* Data under study
□ □ □ □

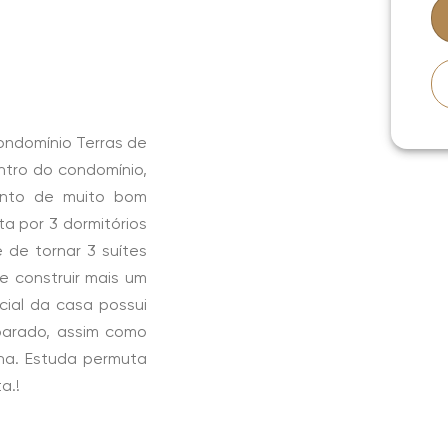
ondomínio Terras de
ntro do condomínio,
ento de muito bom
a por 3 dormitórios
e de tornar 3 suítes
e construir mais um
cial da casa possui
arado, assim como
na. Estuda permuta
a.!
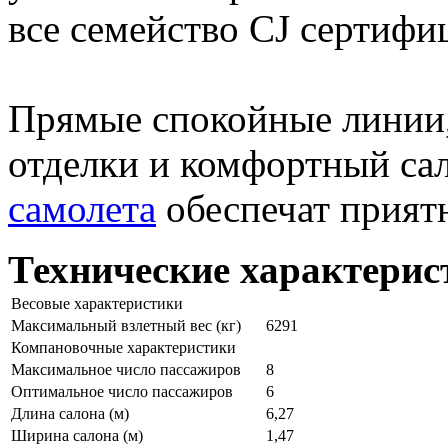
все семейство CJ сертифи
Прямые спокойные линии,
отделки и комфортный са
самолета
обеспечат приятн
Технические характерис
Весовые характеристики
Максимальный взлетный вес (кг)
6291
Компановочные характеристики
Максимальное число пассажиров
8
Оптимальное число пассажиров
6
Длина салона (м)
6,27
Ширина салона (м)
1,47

□ □ □ □

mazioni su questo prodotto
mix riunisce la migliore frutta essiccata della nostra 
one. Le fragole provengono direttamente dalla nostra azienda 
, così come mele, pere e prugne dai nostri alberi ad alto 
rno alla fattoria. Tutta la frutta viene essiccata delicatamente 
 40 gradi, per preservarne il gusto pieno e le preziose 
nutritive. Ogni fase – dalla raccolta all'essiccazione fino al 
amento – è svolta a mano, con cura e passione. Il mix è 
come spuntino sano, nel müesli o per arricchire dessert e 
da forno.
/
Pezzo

□ □ □ □

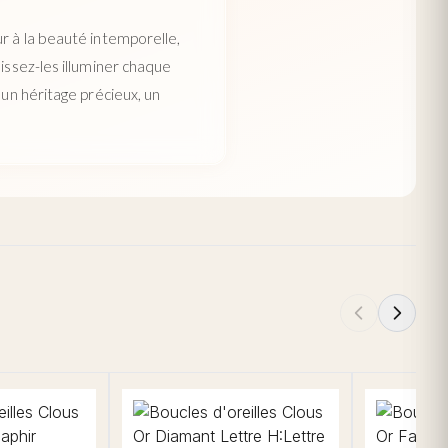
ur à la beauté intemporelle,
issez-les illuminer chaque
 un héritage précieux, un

□ □ □ □

* Requirement
Would you write out exactly the lines above, starting at the line containing "a por 3 dormitórios" and stopping after the line containing "Технические характерис"? Omit the pictures.

* Output below
a por 3 dormitórios
e de tornar 3 suítes
e construir mais um
cial da casa possui
arado, assim como
na. Estuda permuta
a.!
все семейство CJ сертифи
Прямые спокойные линии,
отделки и комфортный са
самолета
обеспечат приятн
Технические характерис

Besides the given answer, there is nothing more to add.